Sweet Sinful Nights

“And you didn’t piss him off, I trust?”

Clay adopted a who me look. “I never piss anyone off. But you? You’re another story. If memory serves, you were pretty skilled in pissing off Shannon back in the day. You learned your lesson on that front? You’re treating her well now?”

Brent flashed back to last night and Shannon’s cries of ecstasy. To the past week, and how her eyes lit up with happiness over their lunches. To the sadness he saw in them, too, when she shared all her fears. All of it. Everything. He desperately wanted to be the man to make her happy. To give her hope.

“Like a queen,” he said. “Like a queen.”

“Excellent. That’s the only way to treat a woman.”





CHAPTER TWENTY-TWO


Shannon crossed her arms and watched her brother mow down targets with clockwork precision. Huge earphones covered Ryan’s head, muffling out sound as he fired with one hand. A sure shot. She knew how to fire, too, though she rarely did. She owned a sub-compact Glock 42 that Ryan had bought her when she moved back to Vegas.

“It’s your housewarming present,” he’d remarked when he took her to the gun store.

“You afraid the Royal Sinners are coming for me?” she asked, joking but not joking.

He’d squeezed her shoulders reassuringly. “They’re not coming for you. But you never know who is.” He’d filled out the paperwork, plunked down his credit card, then handed her the weapon and said, “Welcome home.”

Then he’d taught her how to handle a gun.

Sometimes she joined him at Reiss, sharing his intensity of focus, his cold concentration. Other times, she wished she’d never learned to shoot, never imagined that she might need to. Even if you were skilled in how to shoot, a gun couldn’t always save you. In fact, it probably wouldn’t save you. If her father had carried a gun, he’d still be dead. He’d been shot in the back, and never saw it coming.

Guns were useless when someone put a price tag on your head.

Ryan took aim at another black and white cardboard cutout. Shannon counted off in her head with each bullet.

One target. Two targets. Three targets. Now, four. Now, five. Absently, she crossed her fingers, hoping for a perfect six. Random, but that was the number she picked.

He landed the last one. Straight down the middle. He lowered his arm, his revolver solidly in his right palm. After he tugged off the earphones and goggles, he turned around, and flashed her a bright smile. He blew on the end of the gun, and winked.

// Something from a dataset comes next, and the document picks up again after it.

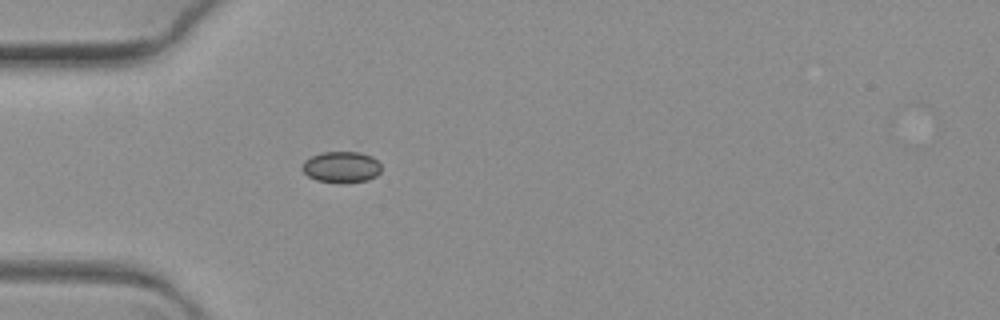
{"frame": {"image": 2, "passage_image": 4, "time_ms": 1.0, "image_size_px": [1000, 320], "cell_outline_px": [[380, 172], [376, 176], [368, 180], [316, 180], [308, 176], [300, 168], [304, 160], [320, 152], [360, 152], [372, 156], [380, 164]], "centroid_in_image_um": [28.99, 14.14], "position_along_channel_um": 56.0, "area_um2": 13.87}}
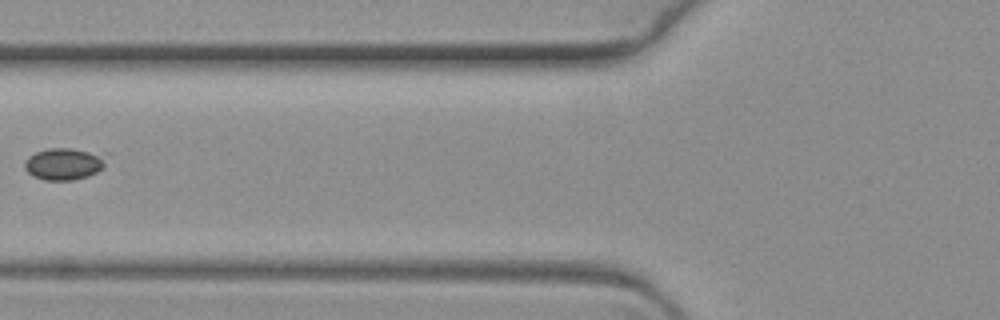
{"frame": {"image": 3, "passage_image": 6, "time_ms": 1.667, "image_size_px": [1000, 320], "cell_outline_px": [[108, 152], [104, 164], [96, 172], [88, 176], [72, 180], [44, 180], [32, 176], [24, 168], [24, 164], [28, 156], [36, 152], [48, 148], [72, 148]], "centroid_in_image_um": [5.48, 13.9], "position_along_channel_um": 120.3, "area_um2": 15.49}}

Show off, she mouthed, watching him from just outside.

He waved her into his lane, gesturing for her to join him. “You hit half of what I did, I’ll buy you lunch,” he said.

She rolled her eyes, but accepted the challenge. He positioned the earphones over her head, placed the goggles on her eyes, and set the Smith & Wesson in her palm. She planted her feet wide, peered down the lane, and raised both hands, keeping the weapon steady, solid against her flesh. She peered at the target at the end of the range, a black and white sketch of a body with a bulls-eye on his chest.

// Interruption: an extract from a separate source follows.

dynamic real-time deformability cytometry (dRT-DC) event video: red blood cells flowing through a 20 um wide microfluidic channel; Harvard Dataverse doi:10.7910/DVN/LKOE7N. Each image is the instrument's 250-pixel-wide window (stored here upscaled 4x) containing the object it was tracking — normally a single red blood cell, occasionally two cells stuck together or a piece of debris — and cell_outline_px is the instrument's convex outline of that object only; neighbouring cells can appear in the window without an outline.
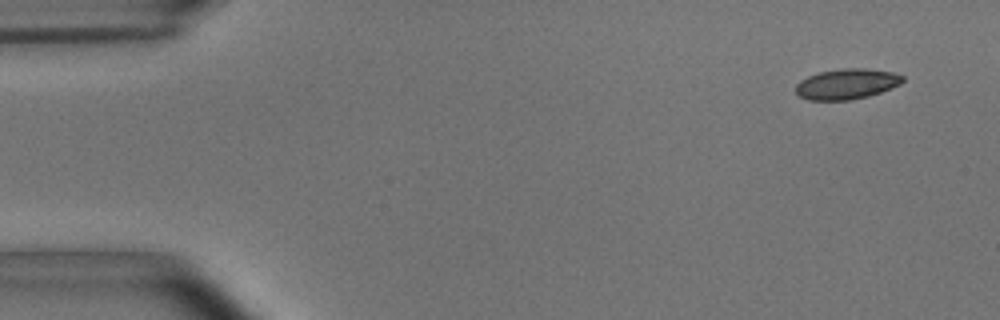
{"species": "common noctule bat (a hibernating species)", "species_latin": "Nyctalus noctula", "temperature_condition": "room temperature", "stored_images_in_passage": 13, "camera_frame_rate_fps": 3000, "um_per_image_px": 0.085, "animal": {"sex": "male", "body_mass_g": 15.6}, "frame": {"image": 1, "passage_image": 1, "time_ms": 0.0, "image_size_px": [1000, 320], "cell_outline_px": [[904, 80], [900, 84], [880, 92], [868, 96], [848, 100], [808, 100], [800, 96], [796, 92], [796, 84], [800, 80], [808, 76], [820, 72], [844, 68], [864, 68], [892, 72], [904, 76]], "centroid_in_image_um": [71.96, 7.14], "position_along_channel_um": 13.0, "area_um2": 18.84}}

She tried not to think of Stefano ending her father’s life. But that trick never worked. She always pictured that man, that street thug, that fucking scum who took a job from her mother.

That killer.

If she didn’t see Stefano at the end of the barrel she’d imagine her mom. She couldn’t go there. She couldn’t live in that land of hate for the woman who’d raised her, taken care of her, kissed her goodnight. If she pictured her mom, she’d be just the same as her.

Her hate was reserved for the triggerman. For the man who had shed her father’s blood. Her jaw tightened, and she watched the reel. Each unlived moment played before her eyes. Her father would never know where she’d gone to college, what she did for a living, if she was happy, if she was in love. He’d never walk her down the aisle, and he’d never tuck his grandchildren into bed or take them to the park.

He’d never enjoy a day of fishing as a retired man—his dream.

He’d never celebrate his fiftieth birthday. He was eternally thirty-six, and always would be.

He’d never grow old.

They took that all away from him.

From her.

From her grandparents.

From her brothers.

Her teeth were clenched, her lips were a tightrope, and her hands belonged to a surgeon. Steady, practiced, perfect.

She fired three shots to the heart.

Adrenaline surged through her, lighting up her bloodstream with wild energy. She could lift a car, fight a man twice her size, or run down any enemy. Her chest rose and fell; her fingertips tingled. Then those endorphins were chased with a dose of red-hot anger, with the madness that comes from the black hole of loss.

She pressed her fingertip to the trigger, wanting, wishing, eager. Itching to fire again.